Speaking of PC games, I played Deus Ex: Mankind Divided over my vacation. While the mechanical power level bump was fun, It was definitely not a step forward for the series, and probably could have been a Human Revolution DLC. At the steep discount I got it for these problems could be overlooked, but I feel bad for anyone who paid full price for it. Anyway. Like the previous games, the sense of style was fantastic. But here’s where this ties in: There’s a section in the middle of the game where Prague is on lockdown, but you still have to use the subways to get around. So, instead of the loading animation being Adam Jensen on the train, it’s Adam Jensen walking down the unused subway tunnel. In that walking loop (which due to my dogged insistence on not using an SSD I saw quite a lot of), you hear the leather of Adam’s coat flex, and he’s playing with his cyber-hands, with all the servos moving and making noise. Between that and the matte black/carbon fiber weave look of all the cybernetics, it hit me: *this* is what Mike Pondsmith meant by style over substance in Cyberpunk 2020. You may have a plot, you may have all the intrigue, but at the end of the day it is equally important to have a feel, and to know what things look like, sound like, and even smell like. So now, having some solid visions for what my new dark future looks like, I’ve gotten really excited to run The Sprawl again. Which is good, because I am still running that next, no matter what my ADD tells me.

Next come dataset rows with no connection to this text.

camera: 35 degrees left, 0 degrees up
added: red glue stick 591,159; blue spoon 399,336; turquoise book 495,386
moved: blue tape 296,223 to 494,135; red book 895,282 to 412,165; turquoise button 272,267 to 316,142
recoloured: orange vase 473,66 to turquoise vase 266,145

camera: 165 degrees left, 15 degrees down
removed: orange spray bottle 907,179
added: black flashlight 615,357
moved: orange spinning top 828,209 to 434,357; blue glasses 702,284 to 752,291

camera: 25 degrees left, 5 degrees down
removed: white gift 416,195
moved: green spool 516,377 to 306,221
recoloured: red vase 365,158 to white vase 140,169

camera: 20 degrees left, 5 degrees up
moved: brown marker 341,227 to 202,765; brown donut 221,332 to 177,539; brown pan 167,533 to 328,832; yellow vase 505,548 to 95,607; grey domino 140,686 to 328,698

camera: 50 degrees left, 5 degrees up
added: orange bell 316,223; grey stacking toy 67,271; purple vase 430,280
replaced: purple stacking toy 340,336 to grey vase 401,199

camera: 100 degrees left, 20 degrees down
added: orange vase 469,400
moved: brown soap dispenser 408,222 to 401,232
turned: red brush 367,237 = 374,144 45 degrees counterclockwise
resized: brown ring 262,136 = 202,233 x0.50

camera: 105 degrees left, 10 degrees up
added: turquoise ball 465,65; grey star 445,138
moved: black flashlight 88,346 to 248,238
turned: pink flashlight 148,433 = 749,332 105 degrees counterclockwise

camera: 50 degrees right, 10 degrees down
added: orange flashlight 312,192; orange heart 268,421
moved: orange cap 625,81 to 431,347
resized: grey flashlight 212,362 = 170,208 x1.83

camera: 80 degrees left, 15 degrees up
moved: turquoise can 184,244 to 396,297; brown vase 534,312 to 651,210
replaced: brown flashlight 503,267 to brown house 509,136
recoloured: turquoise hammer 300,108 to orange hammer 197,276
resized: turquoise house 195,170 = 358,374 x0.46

I don’t know when I’m at bat again for running The Sprawl, but I hope it’s soon. Regardless of the timing, my plan is to write about it in depth…just not here. Seamus has used the Adventure Log format to write about his in-person game “Living on Borrowed Time”, and I plan to adopt the format for my campaign, using the dramatic nature of PbtA to keep the writing exciting. I’ll also keep an Obsidian Portal page up; my experience with Apocalypse World has helped me keep good habits for using Obsidian Portal’s tools, and tying it in with the blog posts should get some synergistic traffic to both sites. Hopefully in a few months I’ll be ready to go, but in the meanwhile I’ll have to see if I can get the in-person group wrangled for some Victoriana.